The role of evolution in the emergence of infectious diseases

Abstract

It is unclear when, where and how novel pathogens such as human immunodeficiency virus (HIV), monkeypox and severe acute respiratory syndrome (SARS) will cross the barriers that separate their natural reservoirs from human populations and ignite the epidemic spread of novel infectious diseases. New pathogens are believed to emerge from animal reservoirs when ecological changes increase the pathogen's opportunities to enter the human population and to generate subsequent human-to-human transmission.

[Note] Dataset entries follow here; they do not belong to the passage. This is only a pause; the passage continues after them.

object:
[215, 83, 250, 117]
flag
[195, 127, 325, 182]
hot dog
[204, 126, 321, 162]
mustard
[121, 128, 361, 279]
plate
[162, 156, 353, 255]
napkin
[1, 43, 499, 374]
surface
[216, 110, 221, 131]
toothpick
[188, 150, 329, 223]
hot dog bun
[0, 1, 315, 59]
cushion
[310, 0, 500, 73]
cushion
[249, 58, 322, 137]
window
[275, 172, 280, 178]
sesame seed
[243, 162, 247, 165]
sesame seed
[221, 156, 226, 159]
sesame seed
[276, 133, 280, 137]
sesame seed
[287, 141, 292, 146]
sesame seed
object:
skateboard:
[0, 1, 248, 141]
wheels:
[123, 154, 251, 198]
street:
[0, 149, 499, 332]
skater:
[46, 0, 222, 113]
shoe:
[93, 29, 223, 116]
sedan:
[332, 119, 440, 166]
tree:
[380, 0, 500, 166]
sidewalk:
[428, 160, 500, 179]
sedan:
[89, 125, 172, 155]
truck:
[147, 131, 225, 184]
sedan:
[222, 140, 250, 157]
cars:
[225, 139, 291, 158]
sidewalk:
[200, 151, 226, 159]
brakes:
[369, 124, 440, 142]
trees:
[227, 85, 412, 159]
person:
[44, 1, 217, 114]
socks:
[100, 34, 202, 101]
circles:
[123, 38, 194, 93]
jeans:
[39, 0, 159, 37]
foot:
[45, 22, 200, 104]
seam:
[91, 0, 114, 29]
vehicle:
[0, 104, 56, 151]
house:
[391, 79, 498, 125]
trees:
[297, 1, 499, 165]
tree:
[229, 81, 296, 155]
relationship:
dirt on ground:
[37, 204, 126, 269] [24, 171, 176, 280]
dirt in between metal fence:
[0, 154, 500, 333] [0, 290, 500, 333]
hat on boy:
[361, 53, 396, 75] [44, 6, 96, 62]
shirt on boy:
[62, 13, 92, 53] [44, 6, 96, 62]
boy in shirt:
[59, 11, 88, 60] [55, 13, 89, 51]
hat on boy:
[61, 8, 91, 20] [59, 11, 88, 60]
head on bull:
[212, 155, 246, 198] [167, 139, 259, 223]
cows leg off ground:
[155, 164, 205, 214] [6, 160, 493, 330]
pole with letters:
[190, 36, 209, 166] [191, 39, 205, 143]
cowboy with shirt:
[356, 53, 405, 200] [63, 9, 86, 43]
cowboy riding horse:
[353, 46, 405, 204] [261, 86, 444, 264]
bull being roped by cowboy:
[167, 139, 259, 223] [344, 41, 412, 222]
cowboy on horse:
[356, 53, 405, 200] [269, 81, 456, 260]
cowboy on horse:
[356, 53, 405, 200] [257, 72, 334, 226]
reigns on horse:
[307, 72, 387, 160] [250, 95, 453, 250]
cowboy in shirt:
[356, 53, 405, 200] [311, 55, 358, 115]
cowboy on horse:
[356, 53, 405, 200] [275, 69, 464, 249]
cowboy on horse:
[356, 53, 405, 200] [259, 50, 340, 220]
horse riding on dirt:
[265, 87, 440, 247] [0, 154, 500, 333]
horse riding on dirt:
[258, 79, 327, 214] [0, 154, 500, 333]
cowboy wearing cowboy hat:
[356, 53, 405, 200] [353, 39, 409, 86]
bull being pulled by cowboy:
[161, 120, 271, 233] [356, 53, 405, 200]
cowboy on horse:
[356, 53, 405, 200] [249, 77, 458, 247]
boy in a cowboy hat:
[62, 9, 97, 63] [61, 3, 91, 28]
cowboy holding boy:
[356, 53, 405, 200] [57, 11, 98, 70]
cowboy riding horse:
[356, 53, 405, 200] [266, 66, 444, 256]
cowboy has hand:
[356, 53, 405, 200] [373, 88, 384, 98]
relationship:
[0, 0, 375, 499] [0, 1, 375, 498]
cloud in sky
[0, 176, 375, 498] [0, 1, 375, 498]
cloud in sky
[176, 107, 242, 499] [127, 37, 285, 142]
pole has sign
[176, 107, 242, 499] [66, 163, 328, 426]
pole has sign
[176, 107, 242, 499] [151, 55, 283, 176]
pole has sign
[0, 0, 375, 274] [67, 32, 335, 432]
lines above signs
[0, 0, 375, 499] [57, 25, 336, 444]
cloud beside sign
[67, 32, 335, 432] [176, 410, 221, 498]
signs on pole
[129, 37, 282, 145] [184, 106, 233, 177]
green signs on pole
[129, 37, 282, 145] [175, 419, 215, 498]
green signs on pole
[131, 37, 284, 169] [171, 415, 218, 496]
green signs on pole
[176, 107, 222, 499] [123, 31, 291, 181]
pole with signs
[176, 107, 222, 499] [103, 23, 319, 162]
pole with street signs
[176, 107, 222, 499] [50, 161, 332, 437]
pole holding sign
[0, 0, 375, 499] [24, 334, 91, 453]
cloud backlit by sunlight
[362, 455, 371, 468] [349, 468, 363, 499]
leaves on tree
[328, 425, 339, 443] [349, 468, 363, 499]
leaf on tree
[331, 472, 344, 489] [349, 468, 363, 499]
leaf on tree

Effective human-to-human transmission requires that the pathogen's basic reproductive number, R(0), should exceed one, where R(0) is the average number of secondary infections arising from one infected individual in a completely susceptible population. However, an increase in R(0), even when insufficient to generate an epidemic, nonetheless increases the number of subsequently infected individuals. Here we show that, as a consequence of this, the probability of pathogen evolution to R(0) > 1 and subsequent disease emergence can increase markedly.

Figure 1. Schematic for the emergence of an infectious disease.

Introductions from the reservoir are followed by chains of transmission in the human population. Infections with the introduced strain (open circles) have a basic reproductive number R₀ < 1. Pathogen evolution generates an evolved strain (filled circles) with R₀ > 1. The infections caused by the evolved strain can go on to cause an epidemic. Daggers indicate no further transmission.

Figure 2. One-step evolution. A single change is required for the pathogen to evolve to R₀ > 1.

a, The probability that an introduction leads to an infection with an evolved strain of the pathogen (filled circle in Fig. 1) is highly sensitive to R₀, and is approximately linearly dependent on the mutation rate µ. Lines correspond to numerical solutions to the branching process model (see Supplementary Information) and symbols correspond to Monte-Carlo simulations following 10⁵ introductions. b, The probability of emergence per introduction depends on the R₀ value of the introduced pathogen and of the evolved pathogen. The solid, dashed and dotted lines correspond to the evolved pathogen having an R₀ of 1,000, 1.5 and 1.2 respectively.

Figure 3. Multiple-step evolution.

Here multiple evolutionary changes are required for evolution of the pathogen to have an R₀ > 1. a, Jackpot model with µ = 0.1 and n intermediate changes each with R₀ equal to that of the introduced pathogen: increasing the number of steps (n) greatly decreases the probability of evolution, and makes it more sensitive to the R₀ of the introduced pathogen. b, Alternative multi-step models for the one-intermediate (n = 1) case. The jackpot model (solid line), additive model (dashed line) and fitness valley model (dotted line) are shown (see text for details).